By Rabbi Ari Enkin, Rabbinic Director, United with Israel

This week, Israelis are celebrating Yom Ha’atzmaut – Independence day. Chief Rabbi of England Ephraim Mirvis explains the deeper meaning of the word Atzmaut, which is indeed a somewhat odd way of conveying independence. This is because the word Atzmaut comes from the word etzem, which means ‘bone.’

What is the connection between a bone and independence?

It is noted that the first time that the word Etzem is mentioned in the Torah is in the account of the creation of Adam and Eve. We are told that Eve was created from Etzem Mei’Atzamai – one of Adam’s bones. God took a bone from Adam and with it he formed Eve, who became a separate person, an independent individual. Hence, we see the connection between Etzem and Atzmaut, a ‘bone’ and ‘independence’.

Rabbi Mirvis goes even further by invoking Ezekiel and the prophecy of the dry bones. As the prophecy goes, dry bones came up from the ground and sprout flesh, which led to complete resurrection of the bodies. The bodies were then clothed, awakened, and marched to the Land of Israel. It is the prophecy of the ingathering of the exiles, a journey from Atzamot (bones) to Atzmaut (independence). From the ashes of the Holocaust to celebrations of independence.

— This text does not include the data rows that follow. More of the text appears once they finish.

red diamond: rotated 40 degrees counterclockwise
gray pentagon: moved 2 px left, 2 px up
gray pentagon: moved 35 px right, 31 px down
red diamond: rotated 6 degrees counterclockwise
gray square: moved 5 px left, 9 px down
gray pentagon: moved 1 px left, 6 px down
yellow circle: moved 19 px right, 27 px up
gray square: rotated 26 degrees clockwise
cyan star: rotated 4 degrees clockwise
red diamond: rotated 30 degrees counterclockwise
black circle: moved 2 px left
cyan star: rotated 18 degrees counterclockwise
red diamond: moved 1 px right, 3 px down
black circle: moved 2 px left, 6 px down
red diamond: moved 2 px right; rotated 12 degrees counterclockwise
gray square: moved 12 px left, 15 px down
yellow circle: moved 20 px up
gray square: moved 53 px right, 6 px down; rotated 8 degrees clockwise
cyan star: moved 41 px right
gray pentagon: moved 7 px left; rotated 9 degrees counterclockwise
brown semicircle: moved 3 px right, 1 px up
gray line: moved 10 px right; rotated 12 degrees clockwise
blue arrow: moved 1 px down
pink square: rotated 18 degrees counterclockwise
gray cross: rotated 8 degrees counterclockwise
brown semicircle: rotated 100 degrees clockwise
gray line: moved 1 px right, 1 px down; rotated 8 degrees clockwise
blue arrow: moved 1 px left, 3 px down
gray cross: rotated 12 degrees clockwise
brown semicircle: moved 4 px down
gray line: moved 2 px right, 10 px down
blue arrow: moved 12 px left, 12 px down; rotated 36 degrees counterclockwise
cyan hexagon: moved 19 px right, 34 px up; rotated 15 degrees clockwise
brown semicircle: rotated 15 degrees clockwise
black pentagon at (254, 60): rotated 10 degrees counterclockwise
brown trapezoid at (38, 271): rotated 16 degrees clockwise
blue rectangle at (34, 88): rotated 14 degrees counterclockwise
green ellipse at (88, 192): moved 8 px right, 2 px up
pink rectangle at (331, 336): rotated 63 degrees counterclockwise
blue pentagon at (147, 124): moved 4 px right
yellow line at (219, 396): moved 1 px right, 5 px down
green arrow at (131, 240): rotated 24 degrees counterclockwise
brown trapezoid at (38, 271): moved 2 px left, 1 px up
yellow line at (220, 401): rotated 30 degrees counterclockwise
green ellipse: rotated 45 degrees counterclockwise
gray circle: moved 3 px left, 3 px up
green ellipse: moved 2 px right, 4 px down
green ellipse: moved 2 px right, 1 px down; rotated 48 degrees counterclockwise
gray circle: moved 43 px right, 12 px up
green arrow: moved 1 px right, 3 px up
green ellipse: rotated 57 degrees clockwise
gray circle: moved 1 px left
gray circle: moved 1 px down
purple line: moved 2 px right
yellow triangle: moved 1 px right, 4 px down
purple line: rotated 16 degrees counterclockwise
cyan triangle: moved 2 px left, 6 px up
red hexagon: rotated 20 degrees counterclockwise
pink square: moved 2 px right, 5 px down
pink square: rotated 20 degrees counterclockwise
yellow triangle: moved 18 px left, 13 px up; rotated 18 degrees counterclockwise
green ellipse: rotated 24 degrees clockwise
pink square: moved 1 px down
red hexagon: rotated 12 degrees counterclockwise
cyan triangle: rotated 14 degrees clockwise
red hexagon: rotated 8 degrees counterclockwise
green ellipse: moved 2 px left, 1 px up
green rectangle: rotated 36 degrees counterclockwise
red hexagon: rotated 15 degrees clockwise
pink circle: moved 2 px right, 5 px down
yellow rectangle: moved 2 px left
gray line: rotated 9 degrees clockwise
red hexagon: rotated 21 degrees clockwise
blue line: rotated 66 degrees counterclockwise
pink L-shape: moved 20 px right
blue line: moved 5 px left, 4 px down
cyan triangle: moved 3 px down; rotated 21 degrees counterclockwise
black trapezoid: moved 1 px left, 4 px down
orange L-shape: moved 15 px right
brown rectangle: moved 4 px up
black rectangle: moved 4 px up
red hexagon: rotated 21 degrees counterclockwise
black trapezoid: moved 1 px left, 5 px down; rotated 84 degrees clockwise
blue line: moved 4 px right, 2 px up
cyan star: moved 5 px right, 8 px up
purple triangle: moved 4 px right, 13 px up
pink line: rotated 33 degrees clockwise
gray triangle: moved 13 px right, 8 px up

Indeed, isn’t that exactly the story of the last century? The most horrific images of the Holocaust are those photos of hundreds, if not thousands, of bones of our people, who were murdered so brutally. And yet, within just a few years, we saw a miraculous ingathering of Jewish exiles from all around the world, which led to the Declaration of Independence in 1948.

Finally, Rabbi Mirvis invokes Yom Kippur, the holiest day of the year, where the Torah identifies it with Be’etzem Hayom Hazeh, translated as “in the midst of the day.” But as you may know, since reading this article, a more literal translation would be “in the bone of that day.” And from here the Talmud develops the concept of Itzumo (that word again!) Shel Yom, “the essence of the day.”

Israel is now a proud, independent country amongst the nations of the world. Just like the skeletal form of a human being, made up of bones, is the central feature of our bodies, that is exactly what the State of Israel is for us today. Yom Ha’atzmaut is like a Yom Kippur. As Yom Kippur is the serious day of atonement, so too we must take our national rebirth with the same level of seriousness.

The State of Israel is central to our existence. It is like the skeletal form of our body – it holds us upright. Therefore, as we approach Yom Ha’atzmaut, we must celebrate the revived dry bones of the nation, just like Eve became a person from a bone, and just like the dry bones of Ezekiel were revived. Let us appreciate the modern-day miracle of the State and celebrate appropriately.